How would I find the Field's elments generator?

Question

Suppose we would construct a Field $F=GF(2^4)$ by using $f(x)=x^4+x^3+x^2+x+1$. In this case the generator is $\alpha=x+1$. Why $\alpha$ here is equal to $x+1$ how would I find this?

Answer 1

you need to check that the order of $x+1$ is $15$. This will show that it is the generator.
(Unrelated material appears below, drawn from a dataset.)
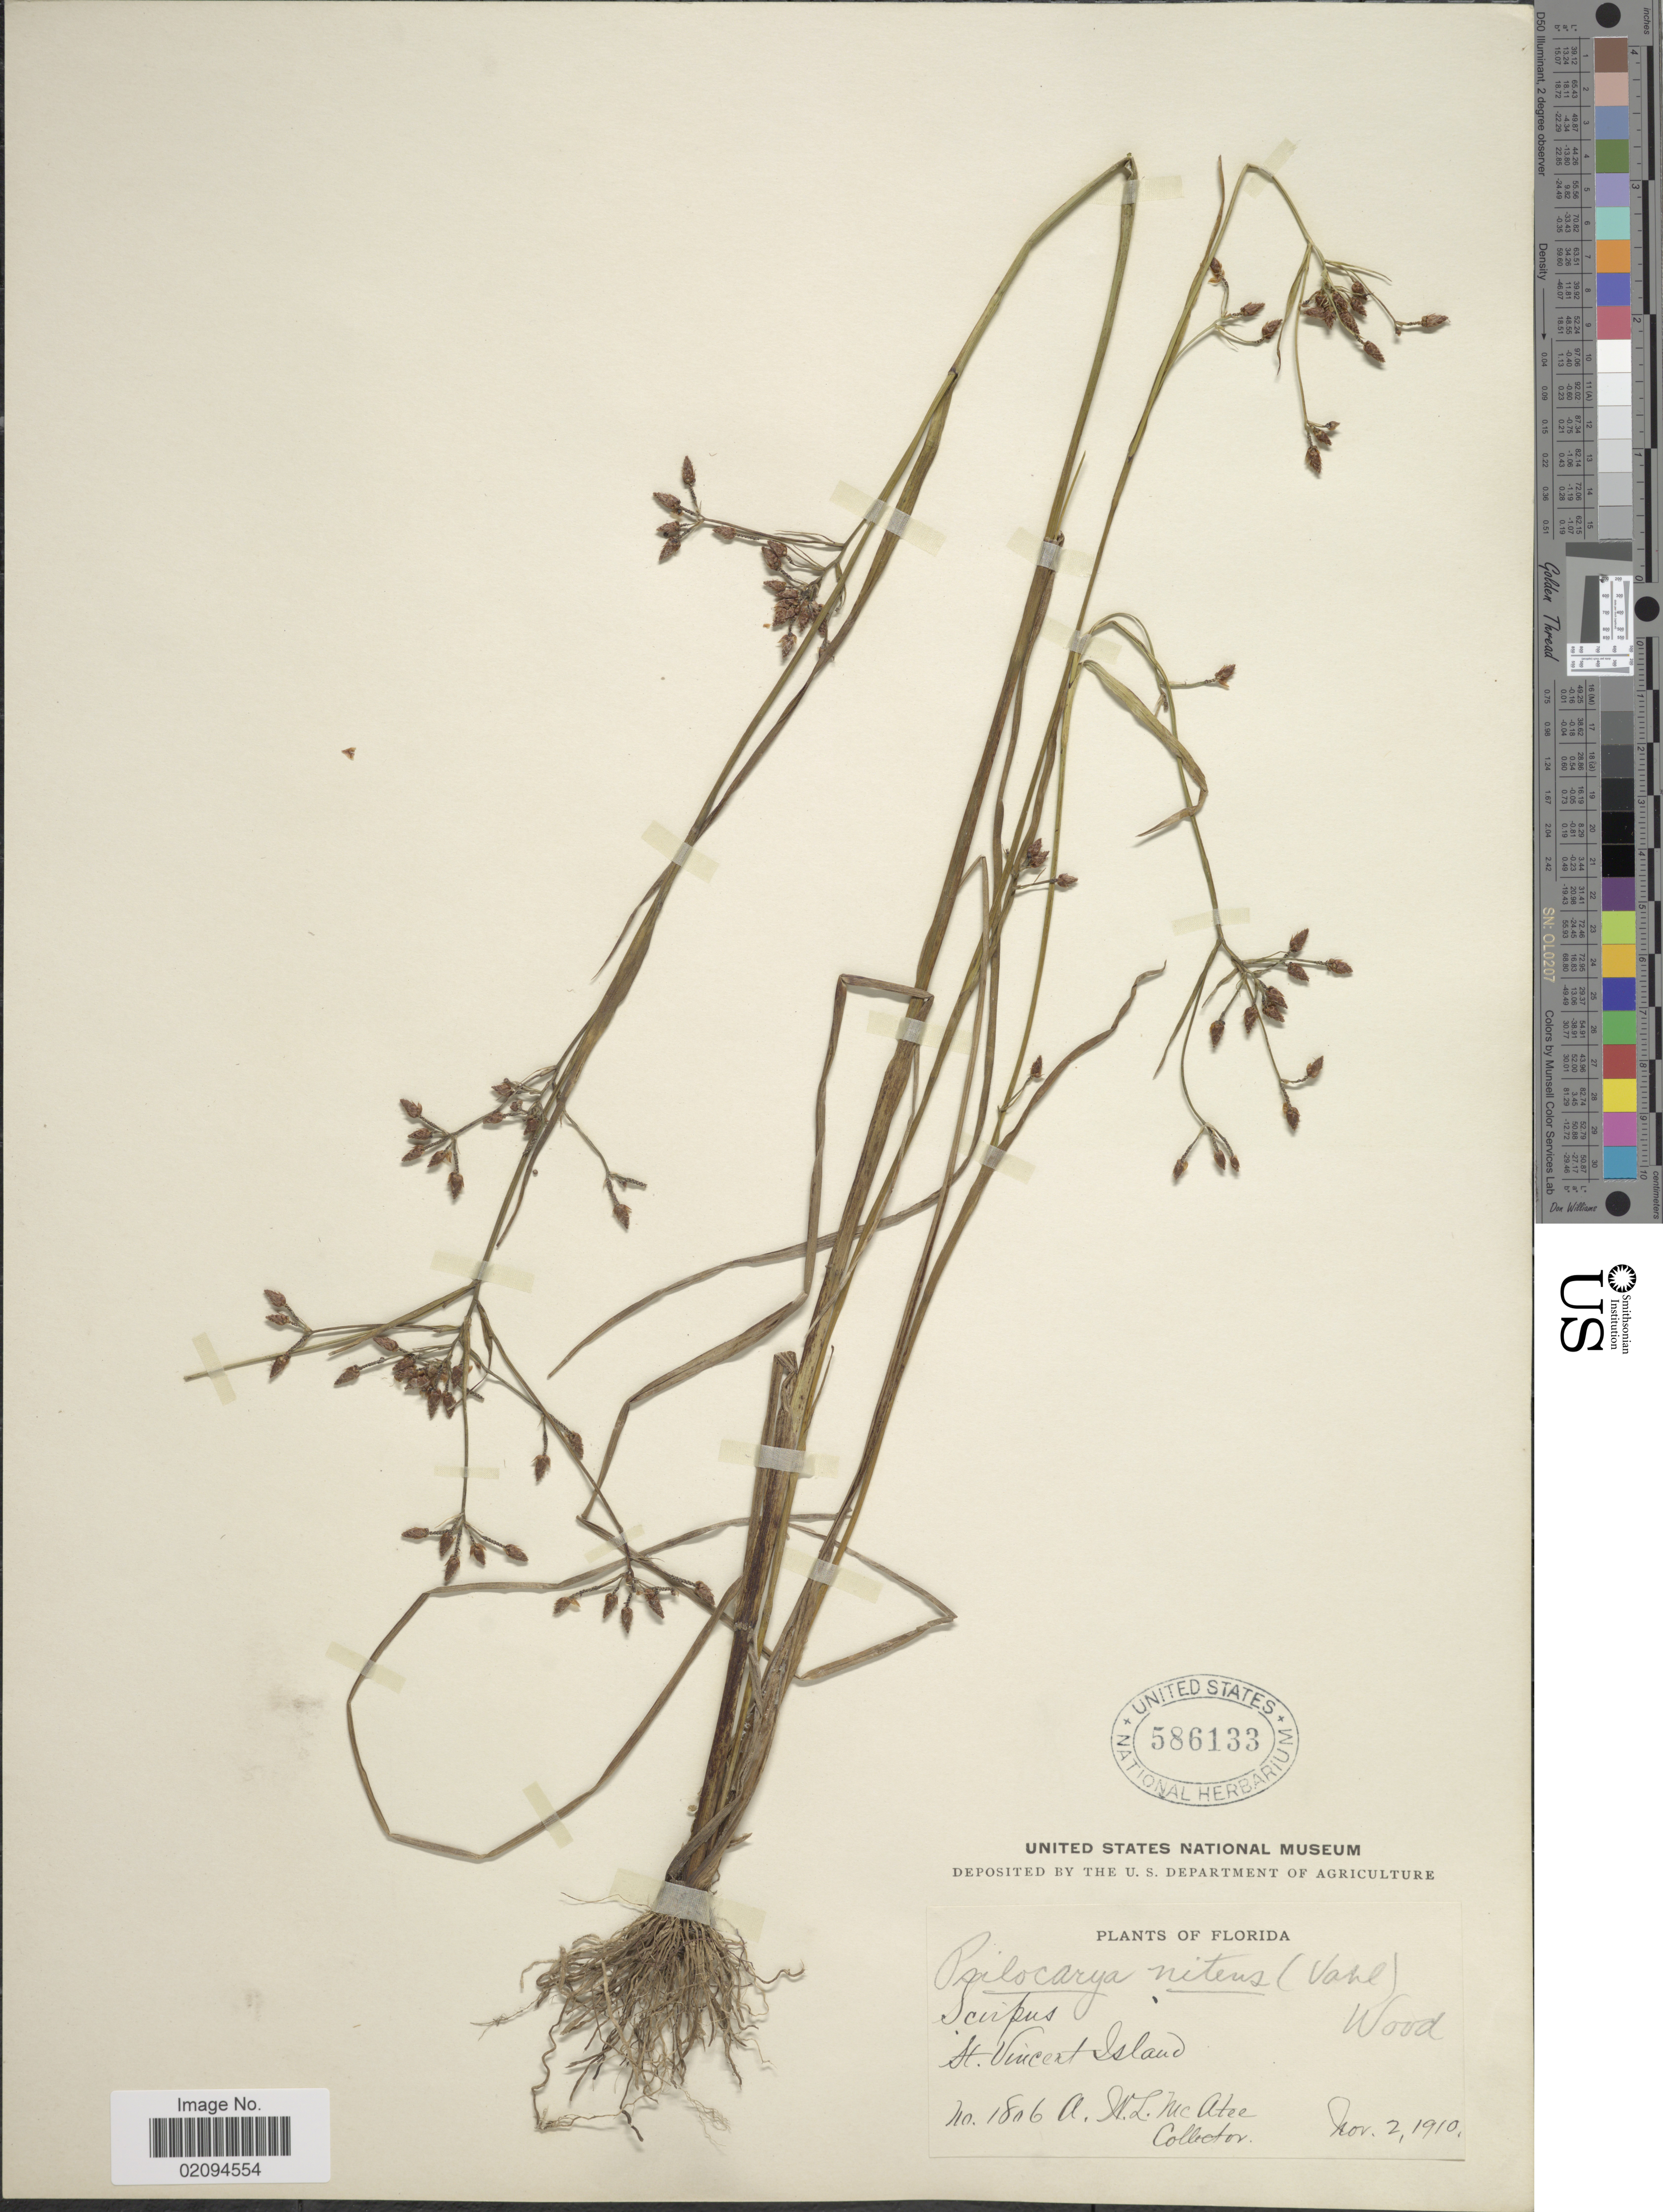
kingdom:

The possible orders of any element in $\mathbb{F_{2^4}}$ is $1,3,5,15$. So now you should check which of these is the order of $x+1$. For example, \begin{align*} (x+1)^5 & = (x+1)(x+1)^4\\ & = (x+1)(x+1)^2(x+1)^2\\ & = (x+1)(x^2+1)^2 && ((a+b)^2 \equiv a^2+b^2 \text{ in } \mathbb{F_{2^4}})\\ & = (x+1)(x^4+1)\\ & = (x+1)(x^3+x^2+x) && (\because x^4+x^3+x^2+x+1 \equiv 0 \text{ in } \mathbb{F_{2^4}})\\ &= x^4+x\\ & = x^3+x^2+1\\ & \neq 1. \end{align*} So the order of $x+1$ is NOT $5$. Similarly rule out that the order cannot be $1$ or $3$.